Both lynx and links re-format the code received into a format that they understand better. The method of doing this is -dump. They both format it differently so which ever one is easier for you to parse I would recommend using. Take the following:
owen@linux-blog-:~$ lynx -dump http://www.thelinuxblog.com > lynx-dump.html
owen@linux-blog-:~$ links -dump http://www.thelinuxblog.com > links-dump.html
owen@linux-blog-:~$ md5sum links-dump.html
owen@linux-blog-:~$ md5sum lynx-dump.html
The md5 indicates that the dumped HTML is different.
wget does the same thing (as curl, links -source and lynx -source) but will create the local file with the the remote filename like so:
owen@linux-blog-:~$ wget http://www.thelinuxblog.com
Resolving www.thelinuxblog.com… 184.108.40.206
Connecting to www.thelinuxblog.com|220.127.116.11|:80… connected.
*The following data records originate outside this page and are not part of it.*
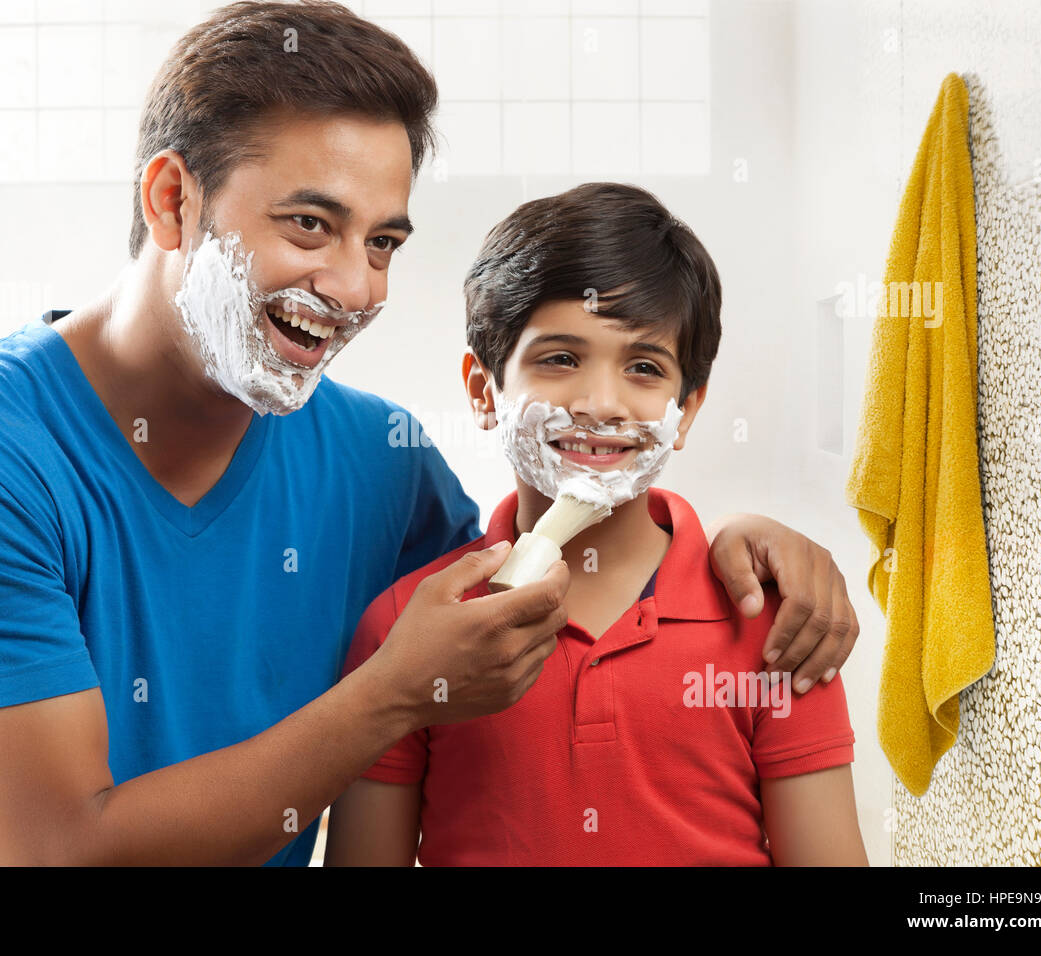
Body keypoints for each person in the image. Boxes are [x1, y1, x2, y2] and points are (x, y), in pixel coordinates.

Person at [0, 1, 859, 867]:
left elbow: (548, 555)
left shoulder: (375, 463)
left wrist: (753, 541)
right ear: (173, 198)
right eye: (309, 225)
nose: (356, 286)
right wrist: (393, 693)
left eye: (384, 241)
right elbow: (59, 850)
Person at [325, 183, 868, 866]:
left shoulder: (770, 625)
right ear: (482, 390)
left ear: (687, 410)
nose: (600, 403)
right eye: (559, 358)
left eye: (644, 368)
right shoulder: (410, 628)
HTTP request sent, awaiting response… 200 OK
Length: unspecified [text/html][ <=> ] 41,045 162.48K/s
17:51:22 (162.33 KB/s) – `index.html’ saved 
Here is the result md5sum on all of the files in the directory:
owen@linux-blog-:~$ for i in $(ls); do md5sum $i; done;
Note: index.php is wget’s output.
Where ever the sum matches, the output is the same.
What do I like to use?
Although all of the methods (excluding dump) produce the same results I personally like to use curl because I am familiar with the syntax. It handles variables, cookies, encryption and compression extremely well. The user agent is easy to change. The last winning point for me is that it has a PHP extension which is nice to avoid using system calls to the other methods.